И показалась тундра застывшим по волшебству морем с рядами округлых холмов-волн. Покрыты они были пушистыми травами. Удивительно, с какой быстротой вырастают они здесь в короткое арктическое лето, украшенные душистыми цветочками. И юркие зверьки размером с крысу безбоязненно шныряют – лемминги, пестренькие, симпатичные…
И вдруг не поверил глазам. Деревца или кустика нигде не увидишь, а тут со склона холма-волны заросли кустарника сползают. Движутся, а не колышутся.
Но сообразил я, что никакой это не кустарник. За торчащие ветки оленьи рога принял.
Стадо оленей сбегало с холма и, нырнув в ложбину, взбиралось на следующий холм. И за ним скрылось.
Олени малорослые и рога на бегу параллельно земле держат. Сами скачут, а рога будто плывут. Так животные энергию во время бега берегут: без лишней работы на поднятие рогов при каждом скачке.
Из-за холма выехали нарты, запряженные шестеркой оленей – веером. Оленевод правил длинным шестом – хореем.
Увидел меня, остановился, с нарт сошел. И не такого я уж малого роста рядом с ним оказался.
Разговорились мы со старым Ваумом из рода Пиеттамина Неанга. Душевно пригласил к себе в чум, обещал познакомить с внучкой Марией.

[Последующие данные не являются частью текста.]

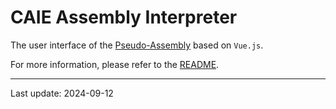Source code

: # CAIE Assembly Interpreter

The user interface of the [Pseudo-Assembly](https://github.com/Anson2251/asm-interpreter-core) based on `Vue.js`.

For more information, please refer to the [README](https://github.com/Anson2251/asm-interpreter-core/blob/main/README.md).

---

Last update: 2024-09-12
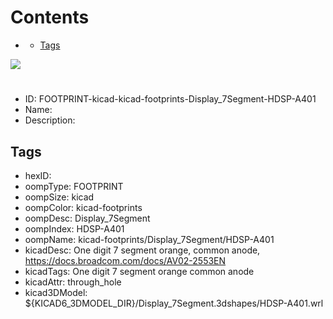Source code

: 



Contents
========

* [](#)
	* [Tags](#tags)
  
![][im]
# 

- ID: FOOTPRINT-kicad-kicad-footprints-Display_7Segment-HDSP-A401
- Name: 
- Description: 

## Tags

- hexID: 
- oompType: FOOTPRINT
- oompSize: kicad
- oompColor: kicad-footprints
- oompDesc: Display_7Segment
- oompIndex: HDSP-A401
- oompName: kicad-footprints/Display_7Segment/HDSP-A401
- kicadDesc: One digit 7 segment orange, common anode, https://docs.broadcom.com/docs/AV02-2553EN
- kicadTags: One digit 7 segment orange common anode
- kicadAttr: through_hole
- kicad3DModel: ${KICAD6_3DMODEL_DIR}/Display_7Segment.3dshapes/HDSP-A401.wrl



[im]: image.png
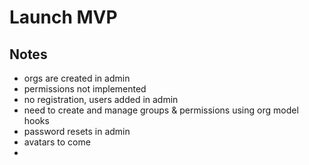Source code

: # Launch MVP

## Notes

- orgs are created in admin
- permissions not implemented
- no registration, users added in admin
- need to create and manage groups & permissions using org model hooks
- password resets in admin
- avatars to come
- 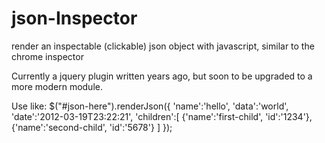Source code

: # json-Inspector
render an inspectable (clickable) json object with javascript, similar to the chrome inspector

Currently a jquery plugin written years ago, but soon to be upgraded to a more modern module.

Use like: 
	$("#json-here").renderJson({
            'name':'hello',
            'data':'world',
            'date':'2012-03-19T23:22:21',
            'children':[
                {'name':'first-child', 'id':'1234'},
                {'name':'second-child', 'id':'5678'}
            ]
        });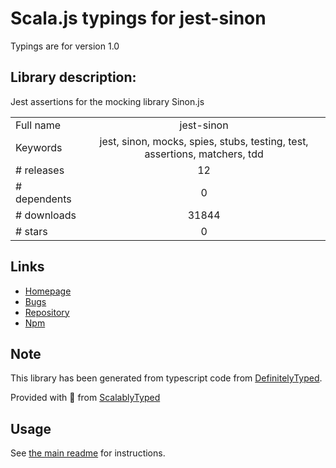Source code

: 
# Scala.js typings for jest-sinon

Typings are for version 1.0

## Library description:
Jest assertions for the mocking library Sinon.js

|                    |                 |
| ------------------ | :-------------: |
| Full name          | jest-sinon |
| Keywords           | jest, sinon, mocks, spies, stubs, testing, test, assertions, matchers, tdd |
| # releases         | 12 |
| # dependents       | 0 |
| # downloads        | 31844 |
| # stars            | 0 |

## Links
- [Homepage](https://github.com/djkf/jest-sinon#readme)
- [Bugs](https://github.com/djkf/jest-sinon/issues)
- [Repository](https://github.com/djkf/jest-sinon)
- [Npm](https://www.npmjs.com/package/jest-sinon)
    


## Note
This library has been generated from typescript code from [DefinitelyTyped](https://definitelytyped.org).

Provided with :purple_heart: from [ScalablyTyped](https://github.com/oyvindberg/ScalablyTyped)

## Usage
See [the main readme](../../readme.md) for instructions.


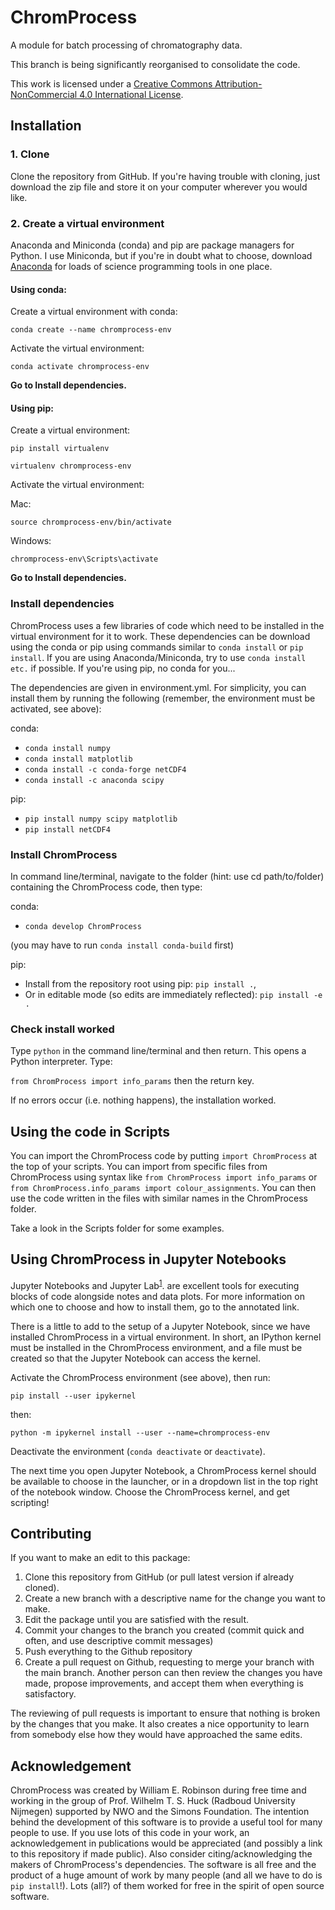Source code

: # ChromProcess

A module for batch processing of chromatography data.

This branch is being significantly reorganised to consolidate the code.

This work is licensed under a
[Creative Commons Attribution-NonCommercial 4.0 International License][cc-by-nc].

## Installation

### 1. Clone

Clone the repository from GitHub. If you're having trouble with cloning, just download the zip file and store it on your computer wherever you would like.

### 2. Create a virtual environment

Anaconda and Miniconda (conda) and pip are package managers for Python. I use Miniconda, but if you're in doubt what to choose, download [Anaconda](https://www.anaconda.com/products/individual-b#Downloads, 'Anaconda') for loads of science programming tools in one place.

#### Using conda:

Create a virtual environment with conda:

`conda create --name chromprocess-env`

Activate the virtual environment:

`conda activate chromprocess-env`

<b>Go to Install dependencies.</b>

#### Using pip:

Create a virtual environment:

`pip install virtualenv`

`virtualenv chromprocess-env`

Activate the virtual environment:

Mac:

`source chromprocess-env/bin/activate`

Windows:

`chromprocess-env\Scripts\activate`

<b>Go to Install dependencies.</b>

### Install dependencies

ChromProcess uses a few libraries of code which need to be installed in the virtual environment for it to work. These dependencies can be download using the conda or pip using commands similar to `conda install` or `pip install`. If you are using Anaconda/Miniconda, try to use `conda install etc.` if possible. If you're using pip, no conda for you...

The dependencies are given in environment.yml. For simplicity, you can install them by running the following (remember, the environment must be activated, see above):

conda:
- `conda install numpy`
- `conda install matplotlib`
- `conda install -c conda-forge netCDF4`
- `conda install -c anaconda scipy `

pip:
- `pip install numpy scipy matplotlib`
- `pip install netCDF4`

### Install ChromProcess
In command line/terminal, navigate to the folder (hint: use cd path/to/folder) containing the ChromProcess code, then type:

conda:
  - `conda develop ChromProcess`

  (you may have to run `conda install conda-build` first)

pip:
  - Install from the repository root using pip: `pip install .`,
  - Or in editable mode (so edits are immediately reflected): `pip install -e .`

### Check install worked
Type `python` in the command line/terminal and then return. This opens a Python interpreter. Type:

`from ChromProcess import info_params` then the return key.

If no errors occur (i.e. nothing happens), the installation worked.

## Using the code in Scripts
You can import the ChromProcess code by putting `import ChromProcess` at the top of your scripts. You can import from specific files from ChromProcess using syntax like `from ChromProcess import info_params` or ` from ChromProcess.info_params import colour_assignments`. You can then use the code written in the files with similar names in the ChromProcess folder.

Take a look in the Scripts folder for some examples.

## Using ChromProcess in Jupyter Notebooks

Jupyter Notebooks and Jupyter Lab<sup>[1][jupyter-link]</sup>. are excellent tools for executing blocks of code alongside notes and data plots.
For more information on which one to choose and how to install them, go to the annotated link.

There is a little to add to the setup of a Jupyter Notebook, since we have installed ChromProcess in a virtual environment. In short, an IPython kernel must be installed in the ChromProcess environment, and a file must be created so that the Jupyter Notebook can access the kernel.

Activate the ChromProcess environment (see above), then run:

`pip install --user ipykernel`

then:

`python -m ipykernel install --user --name=chromprocess-env`

Deactivate the environment (`conda deactivate` or `deactivate`).

The next time you open Jupyter Notebook, a ChromProcess kernel should be available to choose in the launcher, or in a dropdown list in the top right of the notebook window. Choose the ChromProcess kernel, and get scripting!

## Contributing

If you want to make an edit to this package:

1. Clone this repository from GitHub (or pull latest version if already cloned).
2. Create a new branch with a descriptive name for the change you want to make.
3. Edit the package until you are satisfied with the result.
4. Commit your changes to the branch you created (commit quick and often, and use descriptive commit messages)
5. Push everything to the Github repository
6. Create a pull request on Github, requesting to merge your branch with the main branch. Another person can then review the changes you have made, propose improvements, and accept them when everything is satisfactory.

The reviewing of pull requests is important to ensure that nothing is broken by the changes that you make. It also creates a nice opportunity to learn from somebody else how they would have approached the same edits.

## Acknowledgement

ChromProcess was created by William E. Robinson during free time and working in the group of Prof. Wilhelm T. S. Huck (Radboud University Nijmegen) supported by NWO and the Simons Foundation. The intention behind the development of this software is to provide a useful tool for many people to use. If you use lots of this code in your work, an acknowledgement in publications would be appreciated (and possibly a link to this repository if made public). Also consider citing/acknowledging the makers of ChromProcess's dependencies. The software is all free and the product of a huge amount of work by many people (and all we have to do is `pip install`!). Lots (all?) of them worked for free in the spirit of open source software.

[cc-by-nc]: https://creativecommons.org/licenses/by-nc/4.0
[jupyter-link]: https://jupyter.org

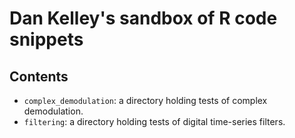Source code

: # Dan Kelley's sandbox of R code snippets

## Contents

* `complex_demodulation`: a directory holding tests of complex demodulation.
* `filtering`: a directory holding tests of digital time-series filters.
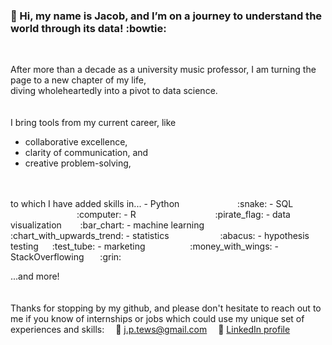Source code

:### :wave: Hi, my name is Jacob, and I’m on a journey to understand the world through its data! :bowtie:
<br/>

After more than a decade as a university music professor, I am turning the page to a new chapter of my life, \
diving wholeheartedly into a pivot to data science.
<br/>
<br/>
<br/>
I bring tools from my current career, like
- collaborative excellence,
- clarity of communication, and 
- creative problem-solving,

<br/>
<br/>
to which I have added skills in...
- Python &emsp;&emsp;&emsp;&emsp;&emsp;&ensp;&nbsp;&nbsp; :snake:
- SQL &emsp;&emsp;&emsp;&emsp;&emsp;&emsp;&emsp;&nbsp; :computer:
- R &emsp;&emsp;&emsp;&emsp;&emsp;&emsp;&emsp;&emsp;&ensp; :pirate_flag:
- data visualization &emsp;&nbsp;&nbsp; :bar_chart:
- machine learning &emsp;&nbsp;&nbsp; :chart_with_upwards_trend:
- statistics &emsp;&emsp;&emsp;&emsp;&emsp;&nbsp; :abacus:
- hypothesis testing &emsp; :test_tube:
- marketing &emsp;&emsp;&emsp;&emsp;&nbsp;&nbsp; :money_with_wings:
- StackOverflowing &emsp;&nbsp; :grin:

...and more!
<br/>
<br/>
<br/>
Thanks for stopping by my github, and please don't hesitate to reach out to me if you know of internships or jobs which could use my unique set of experiences and skills:
&emsp;:email: [j.p.tews@gmail.com](mailto:j.p.tews@gmail.com)
&emsp;:link: [LinkedIn profile](https://www.linkedin.com/in/jacob-tews/)

<!---
JacobTews/JacobTews is a ✨ special ✨ repository because its `README.md` (this file) appears on your GitHub profile.
You can click the Preview link to take a look at your changes.
--->
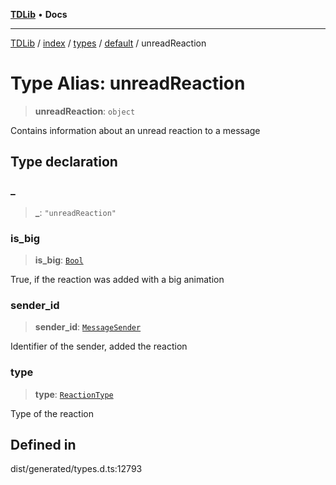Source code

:[**TDLib**](../../../../../../README.md) • **Docs**

***

[TDLib](../../../../../../modules.md) / [index](../../../../../README.md) / [types](../../../README.md) / [default](../README.md) / unreadReaction

# Type Alias: unreadReaction

> **unreadReaction**: `object`

Contains information about an unread reaction to a message

## Type declaration

### \_

> **\_**: `"unreadReaction"`

### is\_big

> **is\_big**: [`Bool`](Bool.md)

True, if the reaction was added with a big animation

### sender\_id

> **sender\_id**: [`MessageSender`](MessageSender.md)

Identifier of the sender, added the reaction

### type

> **type**: [`ReactionType`](ReactionType.md)

Type of the reaction

## Defined in

dist/generated/types.d.ts:12793
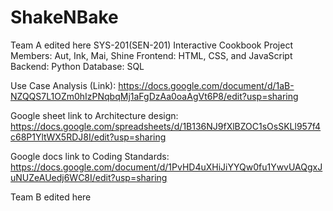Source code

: # ShakeNBake
Team A edited here
SYS-201(SEN-201) Interactive Cookbook Project
Members: Aut, Ink, Mai, Shine
Frontend: HTML, CSS, and JavaScript
Backend: Python
Database: SQL

Use Case Analysis (Link): https://docs.google.com/document/d/1aB-NZQQS7L1OZm0hIzPNqbqMj1aFgDzAa0oaAgVt6P8/edit?usp=sharing

Google sheet link to Architecture design: https://docs.google.com/spreadsheets/d/1B136NJ9fXlBZOC1sOsSKLl957f4c68P1YltWX5RDJ8I/edit?usp=sharing


Google docs link to Coding Standards: https://docs.google.com/document/d/1PvHD4uXHiJiYYQw0fu1YwvUAQgxJuNUZeAUedj6WC8I/edit?usp=sharing

Team B edited here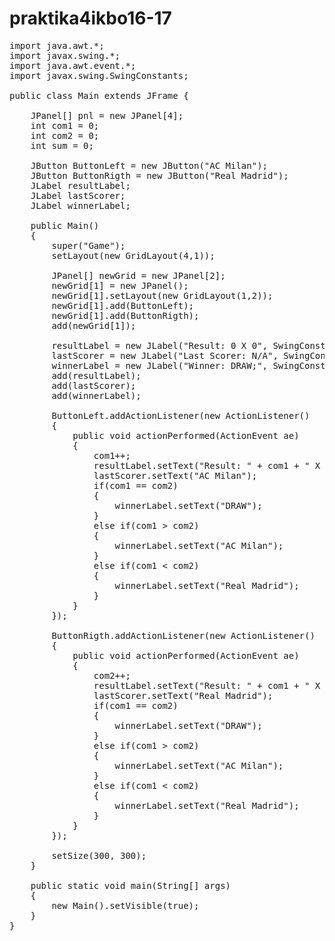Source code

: # praktika4ikbo16-17

<pre>
import java.awt.*;
import javax.swing.*;
import java.awt.event.*;
import javax.swing.SwingConstants;

public class Main extends JFrame {

    JPanel[] pnl = new JPanel[4];
    int com1 = 0;
    int com2 = 0;
    int sum = 0;
    
    JButton ButtonLeft = new JButton("AC Milan");
    JButton ButtonRigth = new JButton("Real Madrid");
    JLabel resultLabel;
    JLabel lastScorer;
    JLabel winnerLabel;

    public Main()
    {
        super("Game");
        setLayout(new GridLayout(4,1));

        JPanel[] newGrid = new JPanel[2];
        newGrid[1] = new JPanel();
        newGrid[1].setLayout(new GridLayout(1,2));
        newGrid[1].add(ButtonLeft);
        newGrid[1].add(ButtonRigth);
        add(newGrid[1]);

        resultLabel = new JLabel("Result: 0 X 0", SwingConstants.CENTER);
        lastScorer = new JLabel("Last Scorer: N/A", SwingConstants.CENTER);
        winnerLabel = new JLabel("Winner: DRAW;", SwingConstants.CENTER);
        add(resultLabel);
        add(lastScorer);
        add(winnerLabel);

        ButtonLeft.addActionListener(new ActionListener()
        {
            public void actionPerformed(ActionEvent ae)
            {
                com1++;
                resultLabel.setText("Result: " + com1 + " X " + com2);
                lastScorer.setText("AC Milan");
                if(com1 == com2)
                {
                    winnerLabel.setText("DRAW");
                }
                else if(com1 > com2)
                {
                    winnerLabel.setText("AC Milan");
                }
                else if(com1 < com2)
                {
                    winnerLabel.setText("Real Madrid");
                }
            }
        });

        ButtonRigth.addActionListener(new ActionListener()
        {
            public void actionPerformed(ActionEvent ae)
            {
                com2++;
                resultLabel.setText("Result: " + com1 + " X " + com2);
                lastScorer.setText("Real Madrid");
                if(com1 == com2)
                {
                    winnerLabel.setText("DRAW");
                }
                else if(com1 > com2)
                {
                    winnerLabel.setText("AC Milan");
                }
                else if(com1 < com2)
                {
                    winnerLabel.setText("Real Madrid");
                }
            }
        });

        setSize(300, 300);
    }

    public static void main(String[] args)
    {
        new Main().setVisible(true);
    }
}


</pre>
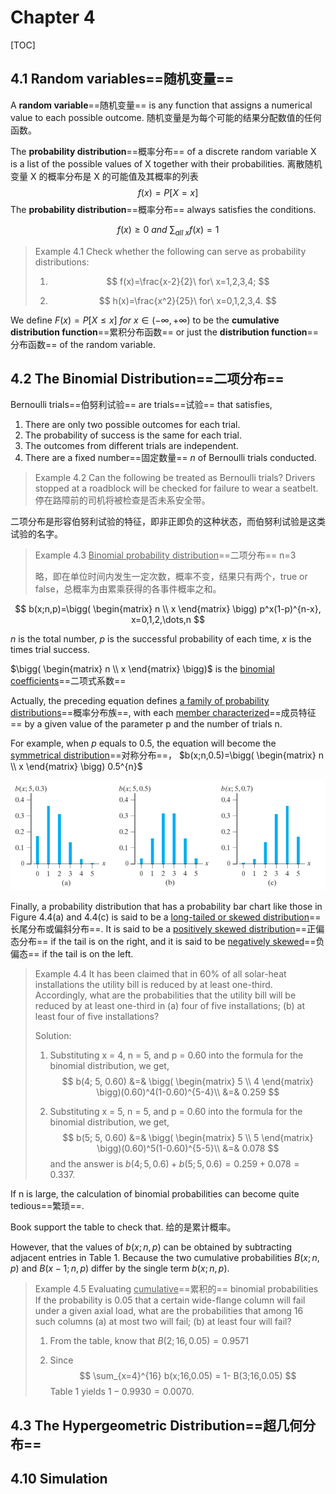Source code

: # Chapter 4

[TOC]

## 4.1 Random variables==随机变量==

A **random variable**==随机变量== is any function that assigns a numerical value to each possible outcome. 随机变量是为每个可能的结果分配数值的任何函数。

The **probability distribution**==概率分布== of a discrete random variable X is a list of the possible values of X together with their probabilities. 离散随机变量 X 的概率分布是 X 的可能值及其概率的列表
$$
f(x) = P[X=x]
$$
The **probability distribution**==概率分布== always satisfies the conditions.

$$
f(x) \geq 0\ and\ \sum_{all\ x}f(x)=1
$$

> Example 4.1 Check whether the following can serve as probability distributions:
>
> 1. $$
>    f(x)=\frac{x-2}{2}\ for\ x=1,2,3,4;
>    $$
>
> 2. $$
>    h(x)=\frac{x^2}{25}\ for\ x=0,1,2,3,4.
>    $$

We define $F(x)=P[X\leq x]\ for\ x\in(-\infty,+\infty)$ to be the **cumulative distribution function**==累积分布函数== or just the **distribution function**==分布函数== of the random variable.



## 4.2 The Binomial Distribution==二项分布==

Bernoulli trials==伯努利试验== are trials==试验== that satisfies, 

1. There are only two possible outcomes for each trial.
2. The probability of success is the same for each trial.
2. The outcomes from different trials are independent.
2. There are a fixed number==固定数量== $n$ of Bernoulli trials conducted.

> Example 4.2 Can the following be treated as Bernoulli trials? 
> Drivers stopped at a roadblock will be checked for failure to wear a seatbelt. 停在路障前的司机将被检查是否未系安全带。

二项分布是形容伯努利试验的特征，即非正即负的这种状态，而伯努利试验是这类试验的名字。

> Example 4.3 <u>Binomial probability distribution</u>==二项分布== n=3
>
> 略，即在单位时间内发生一定次数，概率不变，结果只有两个，true or false，总概率为由累乘获得的各事件概率之和。

$$
b(x;n,p)=\bigg( \begin{matrix} n \\ x \end{matrix} \bigg)   p^x(1-p)^{n-x}, x=0,1,2,\dots,n
$$

$n$ is the total number, 
$p$ is the successful probability of each time, 
$x$ is the times trial success.  

$\bigg( \begin{matrix} n \\ x \end{matrix} \bigg)$ is the <u>binomial coefficients</u>==二项式系数==

Actually, the preceding equation defines <u>a family of probability distributions</u>==概率分布族==, with each <u>member characterized</u>==成员特征== by a given value of the parameter p and the number of trials n.

For example, when $p$ equals to 0.5, the equation will become the <u>symmetrical distribution</u>==对称分布==， $b(x;n,0.5)=\bigg( \begin{matrix} n \\ x \end{matrix} \bigg)   0.5^{n}$ 

![4.4](Chapter-4.assets/image-20220413230949615.png)

Finally, a probability distribution that has a probability bar chart like those in Figure 4.4(a) and 4.4(c) is said to be a <u>long-tailed or skewed distribution</u>==长尾分布或偏斜分布==. It is said to be a <u>positively skewed distribution</u>==正偏态分布== if the tail is on the right, and it is said to be <u>negatively skewed</u>==负偏态== if the tail is on the left.

> Example 4.4 
> It has been claimed that in 60% of all solar-heat installations the utility bill is reduced by at least one-third. Accordingly, what are the probabilities that the utility bill will be reduced by at least one-third in
> (a) four of five installations;
> (b) at least four of five installations?
>
> Solution: 
>
> 1. Substituting x = 4, n = 5, and p = 0.60 into the formula for the binomial distribution, we get, 
>    $$
>    b(4; 5, 0.60) &=& \bigg( \begin{matrix} 5 \\ 4 \end{matrix} \bigg)(0.60)^4(1-0.60)^{5-4}\\
>    &=& 0.259
>    $$
>
> 2. Substituting x = 5, n = 5, and p = 0.60 into the formula for the binomial distribution, we get, 
>    $$
>    b(5; 5, 0.60) &=& \bigg( \begin{matrix} 5 \\ 5 \end{matrix} \bigg)(0.60)^5(1-0.60)^{5-5}\\
>    &=& 0.078
>    $$
>    and the answer is $b(4;5,0.6)+b(5;5,0.6)=0.259+0.078=0.337$. 

If n is large, the calculation of binomial probabilities can become quite tedious==繁琐==. 

Book support the table to check that. 给的是累计概率。

However, that the values of $b(x;n,p)$ can be obtained by subtracting adjacent entries in
Table 1. Because the two cumulative probabilities $B( x; n, p)$ and $B( x−1; n, p)$ differ by the single term $b( x; n, p)$. 

> Example 4.5 Evaluating <u>cumulative</u>==累积的== binomial probabilities
> If the probability is 0.05 that a certain wide-flange column will fail under a given axial load, what are the probabilities that among 16 such columns
> (a) at most two will fail;
> (b) at least four will fail?
>
> 1. From the table, know that $B(2;16,0.05) = 0.9571$
>
> 2. Since
>    $$
>    \sum_{x=4}^{16} b(x;16,0.05) = 1- B(3;16,0.05)
>    $$
>    Table 1 yields $1-0.9930 = 0.0070$. 



## 4.3 The Hypergeometric Distribution==超几何分布==









## 4.10 Simulation
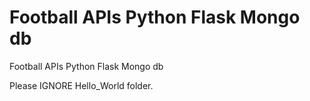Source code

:# Football APIs Python Flask Mongo db
 Football APIs Python Flask Mongo db

Please IGNORE Hello_World folder.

Быстроногая, яснолицая, узкоглазая и сразу за душу взяла, едва ее увидел.
Подружился я с этими людьми, как ни с кем прежде.
Старику трофейный немецкий радиоприемник подарил, который Гечка Ревич после первой операции против немцев мне отдал.
Марию стал учить всему, что сам знал. Даже астрономии. В ту пору член-корреспондент Академии наук СССР Гавриил Андрианович Тихон наблюдал вроде бы растения на Марсе, создав науку астроботанику. Этот Марс, красненькую звездочку, я показывал Марии на небосводе.
До зимы мы с ней ликбез прошли. На лету все схватывала, ко всему на свете жадная, любопытная. Я и рассказывал ей обо всем, даже о Древнем Риме, о восстании гладиаторов и вожде их Спартаке. Так стал я одним из первых учителей в тундре.